Task to complete
What's wanted is a faithful retyping of every entry, pictures excluded.

Saved data entries:
--*--
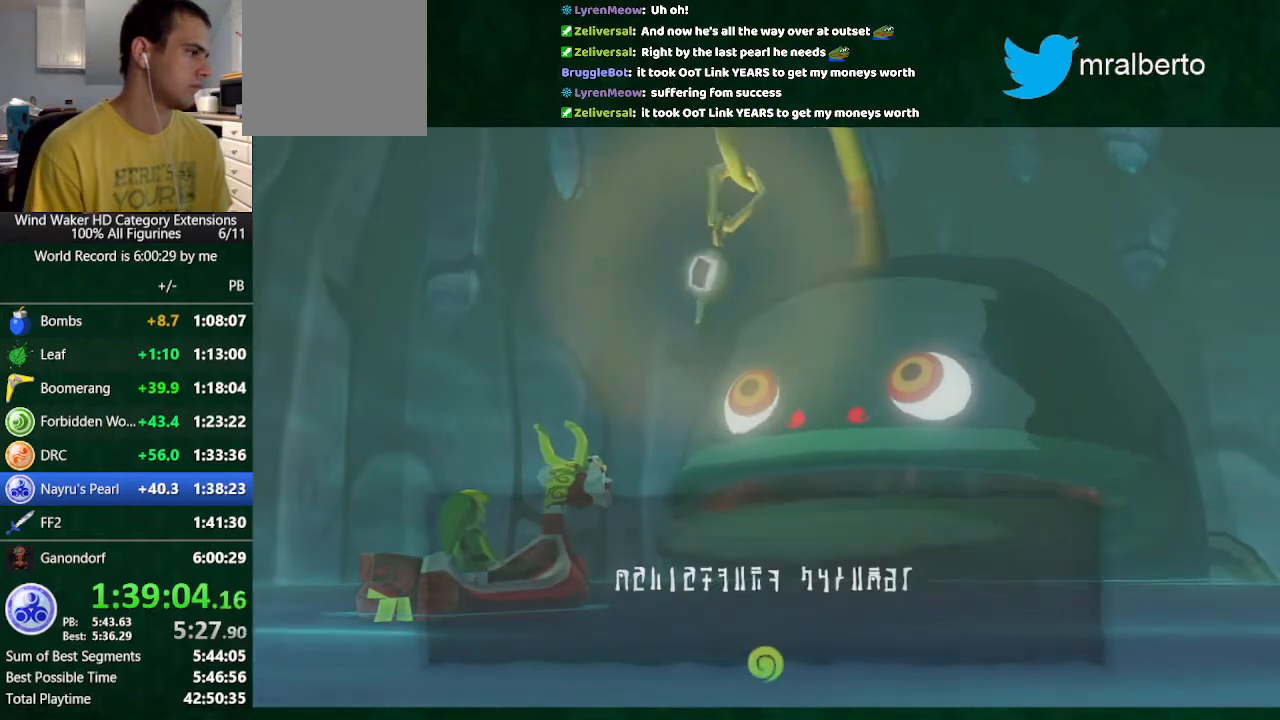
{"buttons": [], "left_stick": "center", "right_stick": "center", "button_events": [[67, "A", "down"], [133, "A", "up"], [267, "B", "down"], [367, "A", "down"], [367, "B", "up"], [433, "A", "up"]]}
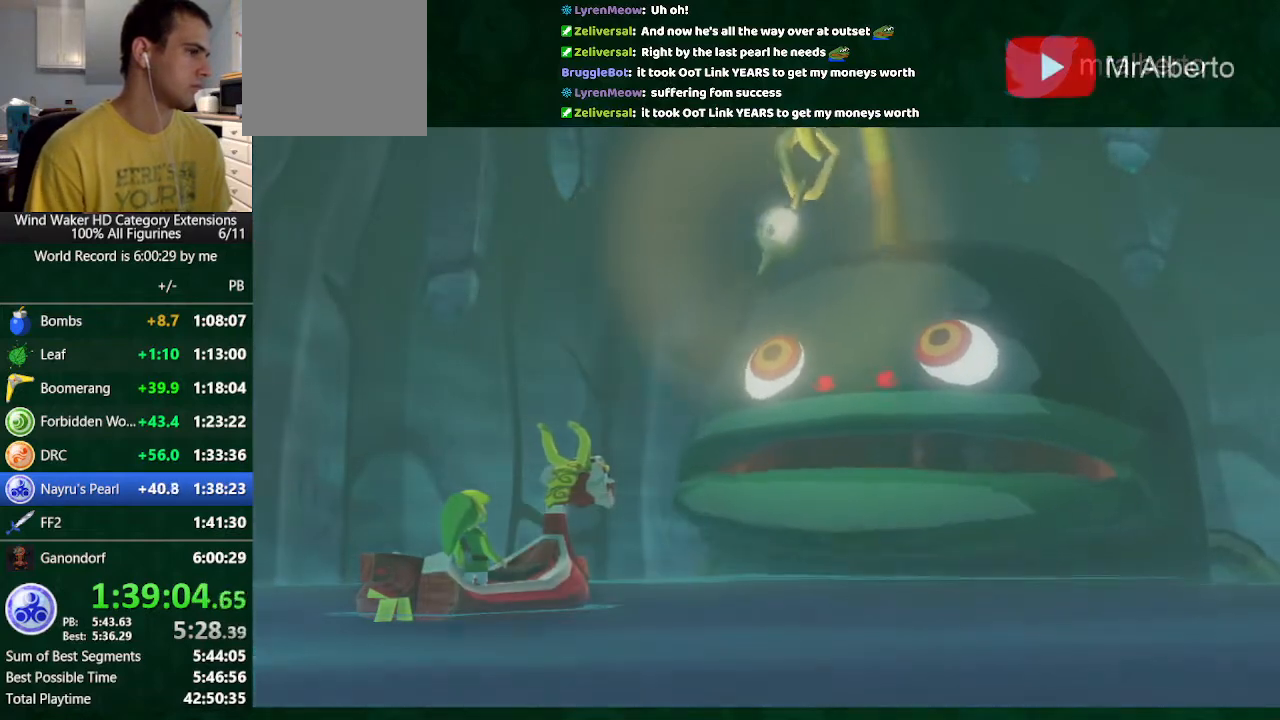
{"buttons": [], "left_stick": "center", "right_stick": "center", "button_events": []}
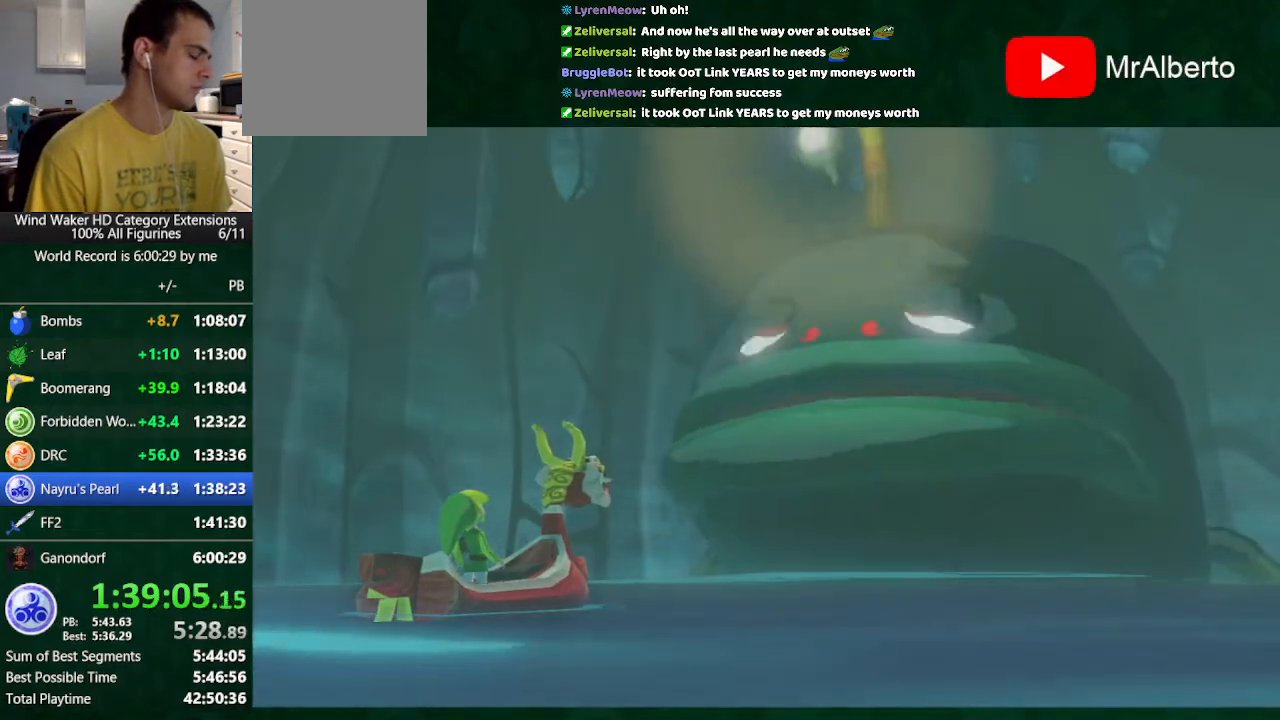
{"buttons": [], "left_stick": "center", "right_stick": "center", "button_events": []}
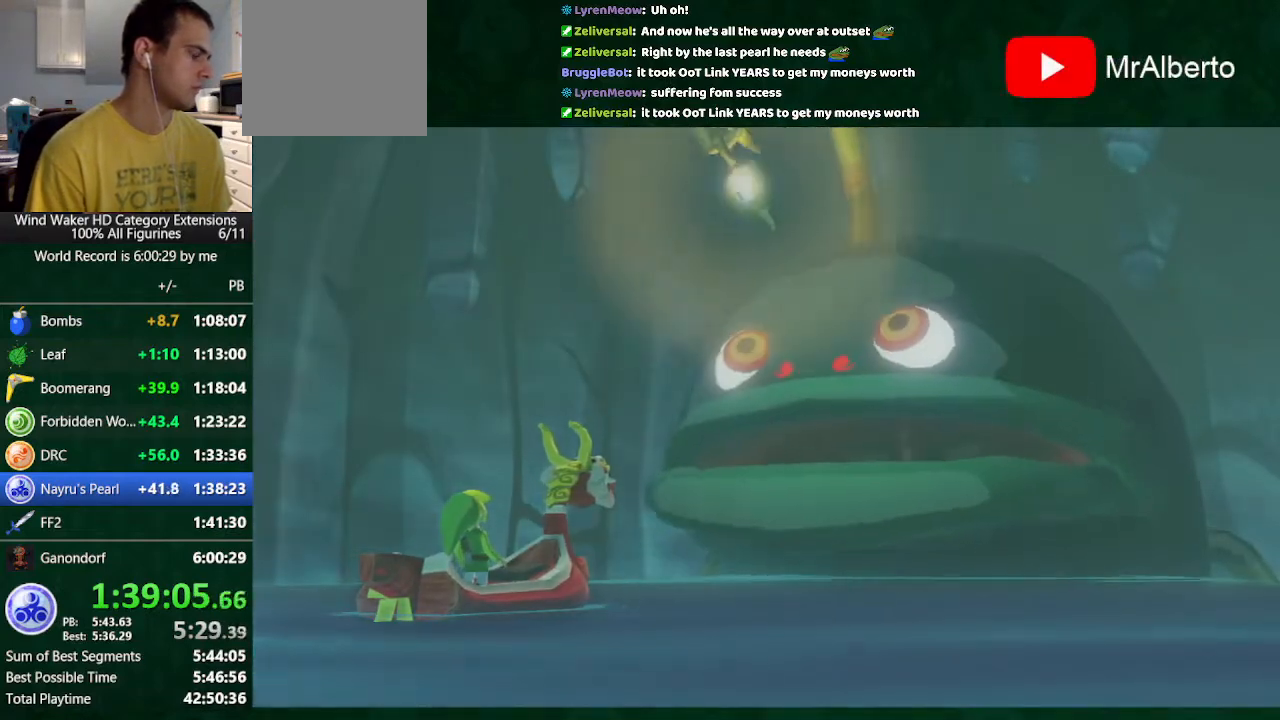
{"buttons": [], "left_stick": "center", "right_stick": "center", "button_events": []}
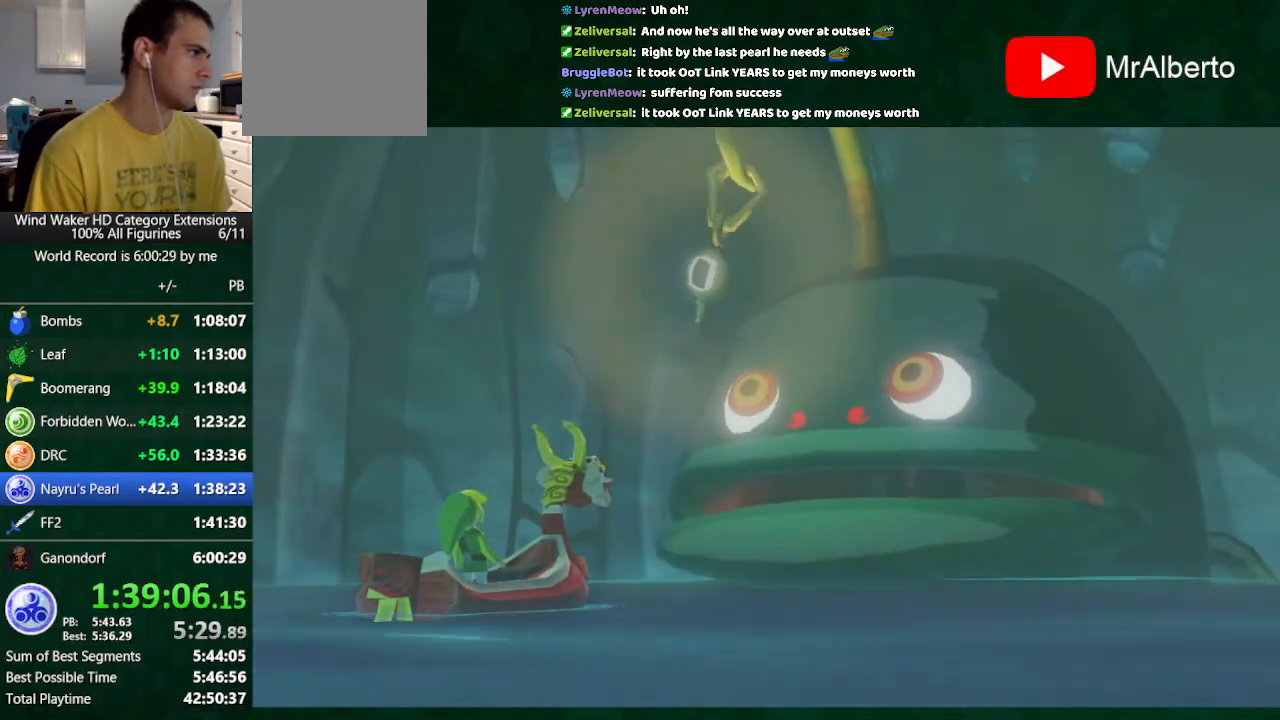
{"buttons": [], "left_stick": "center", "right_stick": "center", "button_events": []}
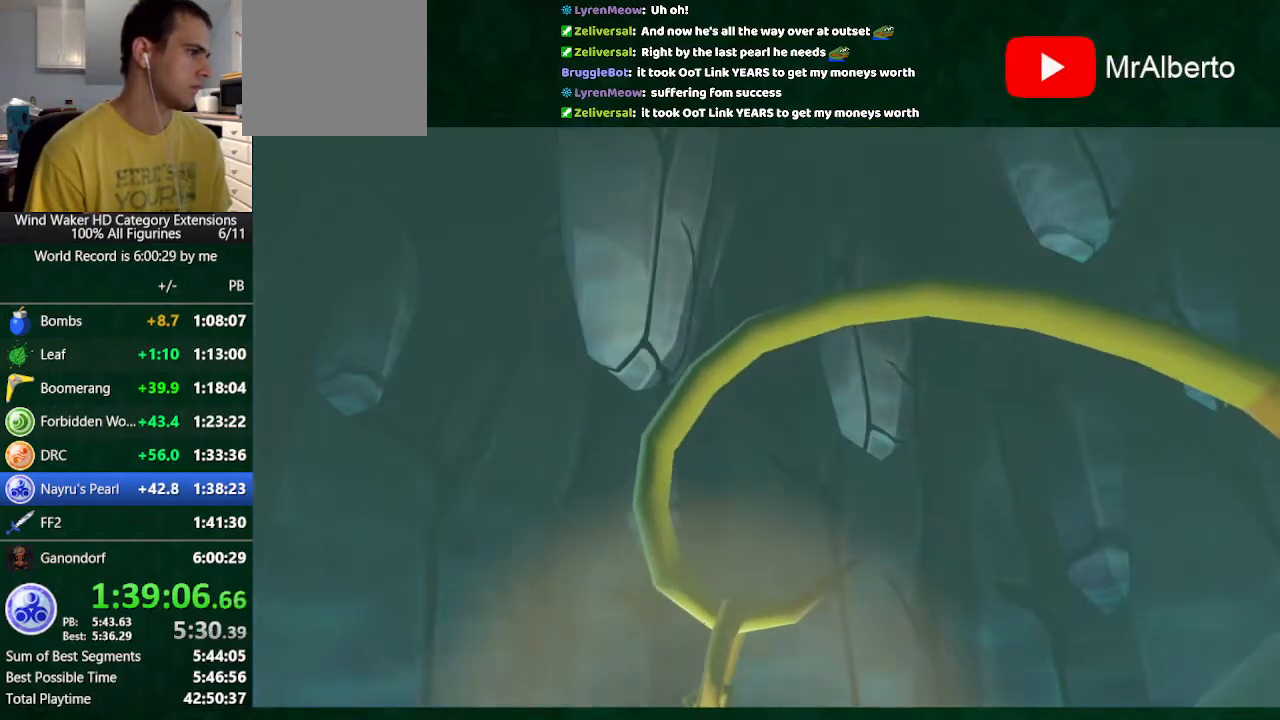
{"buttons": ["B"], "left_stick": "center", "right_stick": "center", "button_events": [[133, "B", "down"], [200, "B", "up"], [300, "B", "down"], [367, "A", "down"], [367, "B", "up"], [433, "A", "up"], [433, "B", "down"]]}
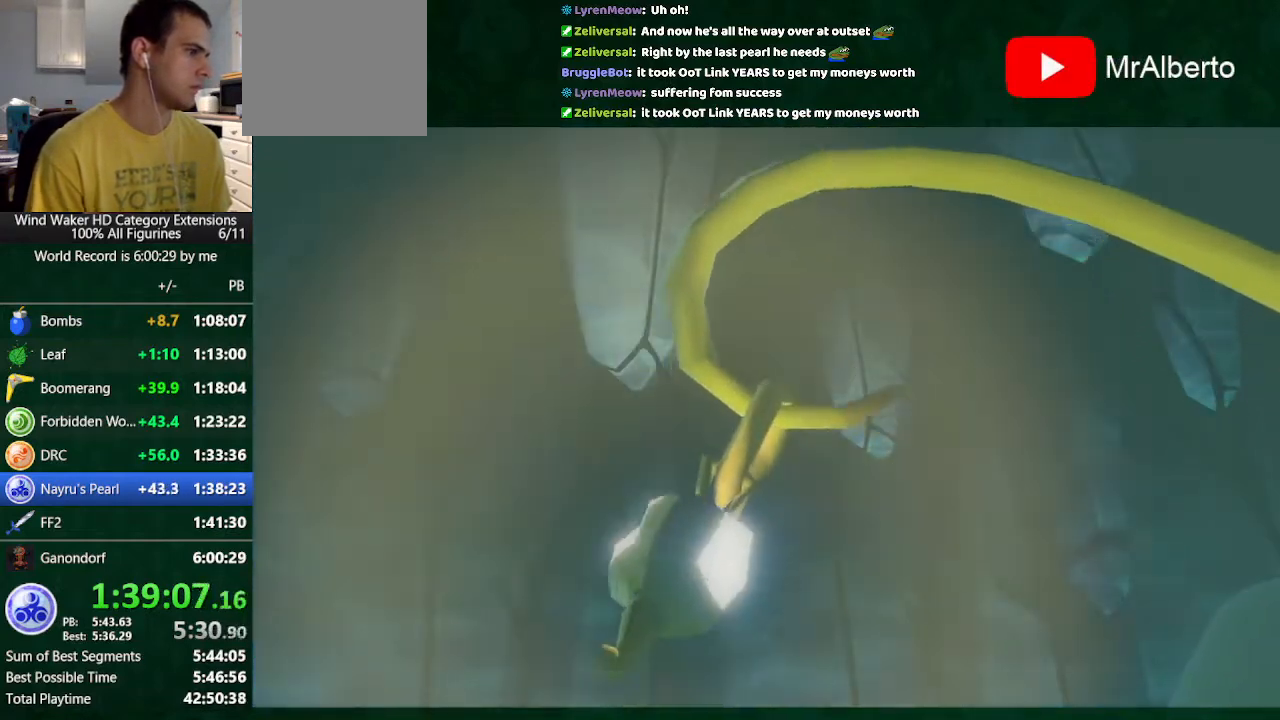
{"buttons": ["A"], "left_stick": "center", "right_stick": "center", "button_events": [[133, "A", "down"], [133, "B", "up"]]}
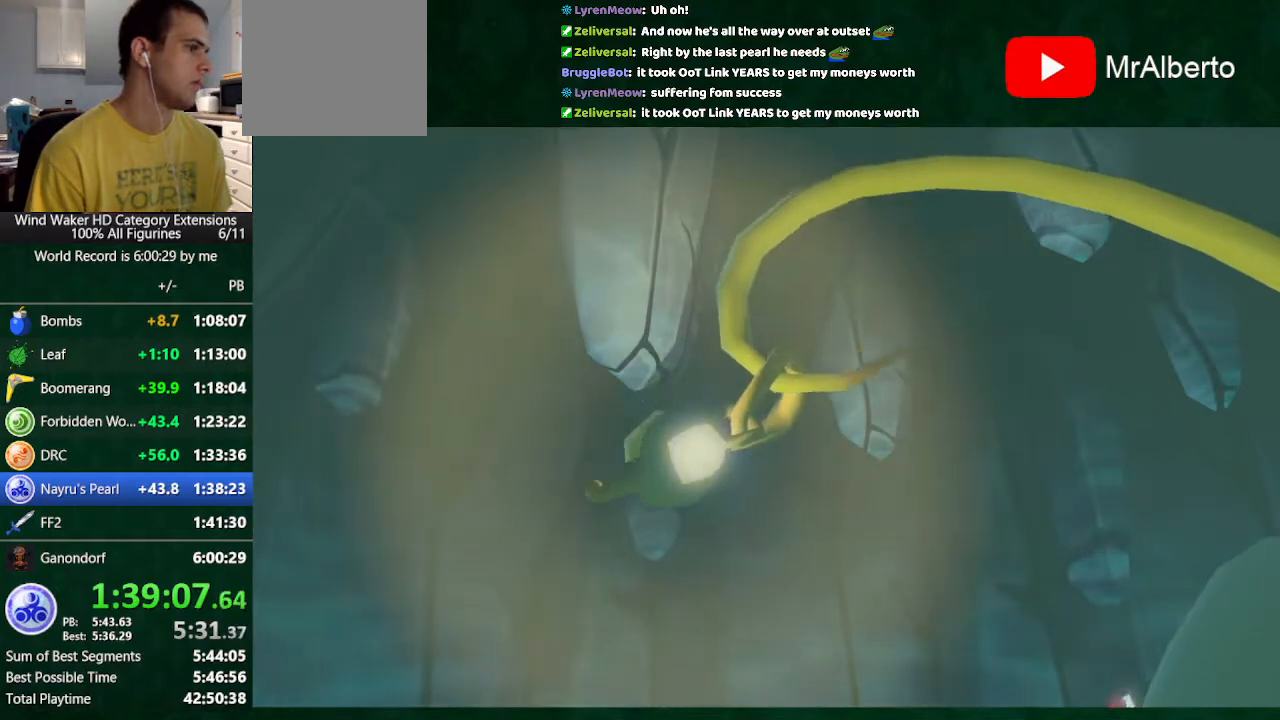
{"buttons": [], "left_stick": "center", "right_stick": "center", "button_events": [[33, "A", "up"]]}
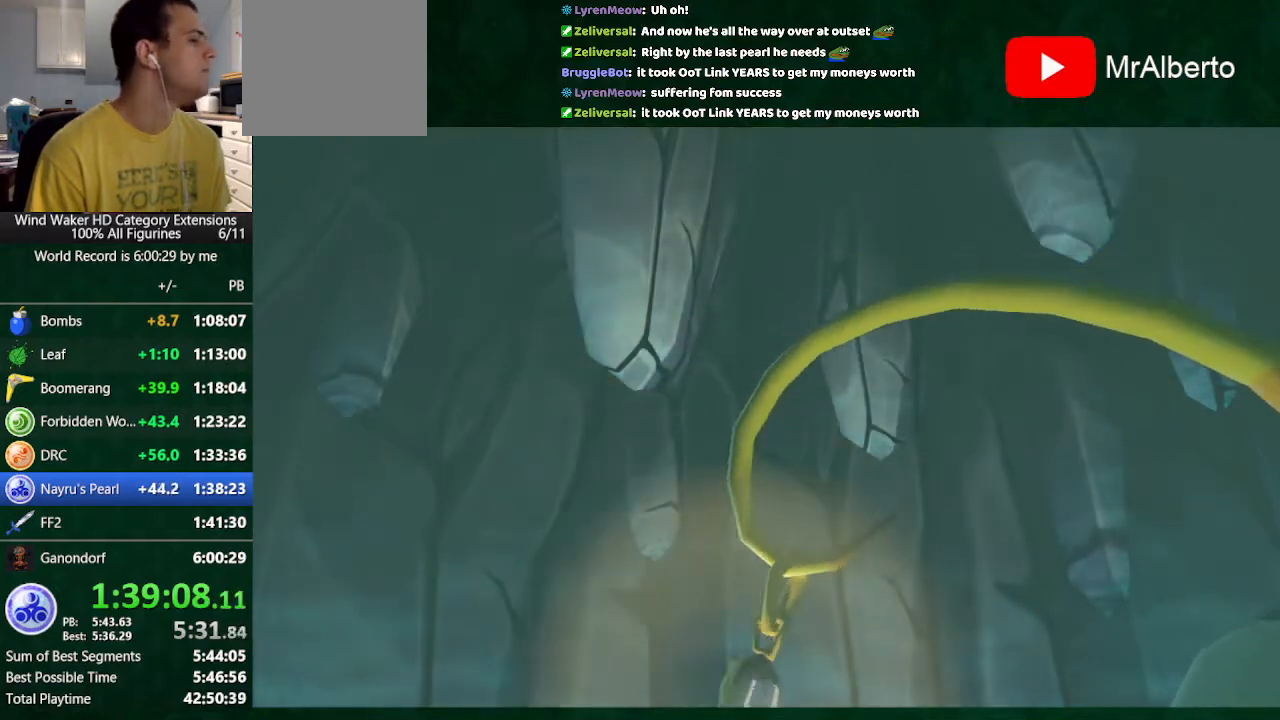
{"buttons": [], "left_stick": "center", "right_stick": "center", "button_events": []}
--*--
Answer for this exercise
{"buttons": [], "left_stick": "center", "right_stick": "center", "button_events": [[67, "A", "down"], [133, "A", "up"], [267, "B", "down"], [367, "A", "down"], [367, "B", "up"], [433, "A", "up"]]}
{"buttons": [], "left_stick": "center", "right_stick": "center", "button_events": []}
{"buttons": [], "left_stick": "center", "right_stick": "center", "button_events": []}
{"buttons": [], "left_stick": "center", "right_stick": "center", "button_events": []}
{"buttons": [], "left_stick": "center", "right_stick": "center", "button_events": []}
{"buttons": ["B"], "left_stick": "center", "right_stick": "center", "button_events": [[133, "B", "down"], [200, "B", "up"], [300, "B", "down"], [367, "A", "down"], [367, "B", "up"], [433, "A", "up"], [433, "B", "down"]]}
{"buttons": ["A"], "left_stick": "center", "right_stick": "center", "button_events": [[133, "A", "down"], [133, "B", "up"]]}
{"buttons": [], "left_stick": "center", "right_stick": "center", "button_events": [[33, "A", "up"]]}
{"buttons": [], "left_stick": "center", "right_stick": "center", "button_events": []}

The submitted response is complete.